Stored data
=== Begin Enclosure ===

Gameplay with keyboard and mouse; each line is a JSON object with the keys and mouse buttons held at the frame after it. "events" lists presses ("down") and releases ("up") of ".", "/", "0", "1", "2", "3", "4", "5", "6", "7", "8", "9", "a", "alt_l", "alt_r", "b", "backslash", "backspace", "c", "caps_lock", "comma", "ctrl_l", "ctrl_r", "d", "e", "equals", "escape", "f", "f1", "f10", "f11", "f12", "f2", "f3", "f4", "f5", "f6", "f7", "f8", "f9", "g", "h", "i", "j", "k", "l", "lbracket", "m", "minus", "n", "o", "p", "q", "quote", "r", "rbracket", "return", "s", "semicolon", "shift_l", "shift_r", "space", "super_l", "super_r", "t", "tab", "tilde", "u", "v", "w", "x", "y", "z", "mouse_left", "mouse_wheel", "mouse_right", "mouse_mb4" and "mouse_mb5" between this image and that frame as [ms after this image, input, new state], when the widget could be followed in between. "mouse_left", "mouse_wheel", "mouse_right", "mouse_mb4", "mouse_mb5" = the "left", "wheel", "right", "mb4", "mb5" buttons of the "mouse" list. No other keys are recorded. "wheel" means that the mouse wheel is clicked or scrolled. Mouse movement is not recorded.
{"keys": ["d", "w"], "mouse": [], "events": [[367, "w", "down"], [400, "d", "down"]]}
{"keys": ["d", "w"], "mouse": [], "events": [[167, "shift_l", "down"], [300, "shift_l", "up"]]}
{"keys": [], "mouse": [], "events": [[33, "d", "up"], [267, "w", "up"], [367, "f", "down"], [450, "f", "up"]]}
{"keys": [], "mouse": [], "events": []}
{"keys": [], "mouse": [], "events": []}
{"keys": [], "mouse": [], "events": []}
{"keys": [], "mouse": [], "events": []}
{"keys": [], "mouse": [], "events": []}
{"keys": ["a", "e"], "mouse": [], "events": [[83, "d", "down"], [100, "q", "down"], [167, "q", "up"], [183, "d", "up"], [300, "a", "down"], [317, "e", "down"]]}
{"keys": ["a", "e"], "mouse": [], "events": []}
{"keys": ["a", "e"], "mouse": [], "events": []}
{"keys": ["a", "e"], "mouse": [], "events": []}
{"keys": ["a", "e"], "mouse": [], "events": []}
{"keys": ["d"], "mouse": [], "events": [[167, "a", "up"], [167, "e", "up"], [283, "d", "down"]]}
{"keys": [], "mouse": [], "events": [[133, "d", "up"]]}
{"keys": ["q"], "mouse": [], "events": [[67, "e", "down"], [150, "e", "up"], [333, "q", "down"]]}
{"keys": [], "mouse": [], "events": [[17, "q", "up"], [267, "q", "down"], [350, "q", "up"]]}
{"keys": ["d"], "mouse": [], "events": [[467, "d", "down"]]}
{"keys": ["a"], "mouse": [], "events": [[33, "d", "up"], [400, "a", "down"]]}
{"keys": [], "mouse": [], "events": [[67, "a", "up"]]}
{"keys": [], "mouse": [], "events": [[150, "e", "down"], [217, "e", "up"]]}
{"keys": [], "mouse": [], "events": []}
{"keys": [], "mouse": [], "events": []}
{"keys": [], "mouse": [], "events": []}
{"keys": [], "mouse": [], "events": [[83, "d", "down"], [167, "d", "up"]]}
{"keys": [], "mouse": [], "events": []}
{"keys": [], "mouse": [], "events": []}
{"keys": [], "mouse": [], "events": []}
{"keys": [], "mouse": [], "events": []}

=== End Enclosure ===

When you retype the entries above, keep every line identical to the source.

Gameplay with keyboard and mouse; each line is a JSON object with the keys and mouse buttons held at the frame after it. "events" lists presses ("down") and releases ("up") of ".", "/", "0", "1", "2", "3", "4", "5", "6", "7", "8", "9", "a", "alt_l", "alt_r", "b", "backslash", "backspace", "c", "caps_lock", "comma", "ctrl_l", "ctrl_r", "d", "e", "equals", "escape", "f", "f1", "f10", "f11", "f12", "f2", "f3", "f4", "f5", "f6", "f7", "f8", "f9", "g", "h", "i", "j", "k", "l", "lbracket", "m", "minus", "n", "o", "p", "q", "quote", "r", "rbracket", "return", "s", "semicolon", "shift_l", "shift_r", "space", "super_l", "super_r", "t", "tab", "tilde", "u", "v", "w", "x", "y", "z", "mouse_left", "mouse_wheel", "mouse_right", "mouse_mb4" and "mouse_mb5" between this image and that frame as [ms after this image, input, new state], when the widget could be followed in between. "mouse_left", "mouse_wheel", "mouse_right", "mouse_mb4", "mouse_mb5" = the "left", "wheel", "right", "mb4", "mb5" buttons of the "mouse" list. No other keys are recorded. "wheel" means that the mouse wheel is clicked or scrolled. Mouse movement is not recorded.
{"keys": ["d", "w"], "mouse": [], "events": [[367, "w", "down"], [400, "d", "down"]]}
{"keys": ["d", "w"], "mouse": [], "events": [[167, "shift_l", "down"], [300, "shift_l", "up"]]}
{"keys": [], "mouse": [], "events": [[33, "d", "up"], [267, "w", "up"], [367, "f", "down"], [450, "f", "up"]]}
{"keys": [], "mouse": [], "events": []}
{"keys": [], "mouse": [], "events": []}
{"keys": [], "mouse": [], "events": []}
{"keys": [], "mouse": [], "events": []}
{"keys": [], "mouse": [], "events": []}
{"keys": ["a", "e"], "mouse": [], "events": [[83, "d", "down"], [100, "q", "down"], [167, "q", "up"], [183, "d", "up"], [300, "a", "down"], [317, "e", "down"]]}
{"keys": ["a", "e"], "mouse": [], "events": []}
{"keys": ["a", "e"], "mouse": [], "events": []}
{"keys": ["a", "e"], "mouse": [], "events": []}
{"keys": ["a", "e"], "mouse": [], "events": []}
{"keys": ["d"], "mouse": [], "events": [[167, "a", "up"], [167, "e", "up"], [283, "d", "down"]]}
{"keys": [], "mouse": [], "events": [[133, "d", "up"]]}
{"keys": ["q"], "mouse": [], "events": [[67, "e", "down"], [150, "e", "up"], [333, "q", "down"]]}
{"keys": [], "mouse": [], "events": [[17, "q", "up"], [267, "q", "down"], [350, "q", "up"]]}
{"keys": ["d"], "mouse": [], "events": [[467, "d", "down"]]}
{"keys": ["a"], "mouse": [], "events": [[33, "d", "up"], [400, "a", "down"]]}
{"keys": [], "mouse": [], "events": [[67, "a", "up"]]}
{"keys": [], "mouse": [], "events": [[150, "e", "down"], [217, "e", "up"]]}
{"keys": [], "mouse": [], "events": []}
{"keys": [], "mouse": [], "events": []}
{"keys": [], "mouse": [], "events": []}
{"keys": [], "mouse": [], "events": [[83, "d", "down"], [167, "d", "up"]]}
{"keys": [], "mouse": [], "events": []}
{"keys": [], "mouse": [], "events": []}
{"keys": [], "mouse": [], "events": []}
{"keys": [], "mouse": [], "events": []}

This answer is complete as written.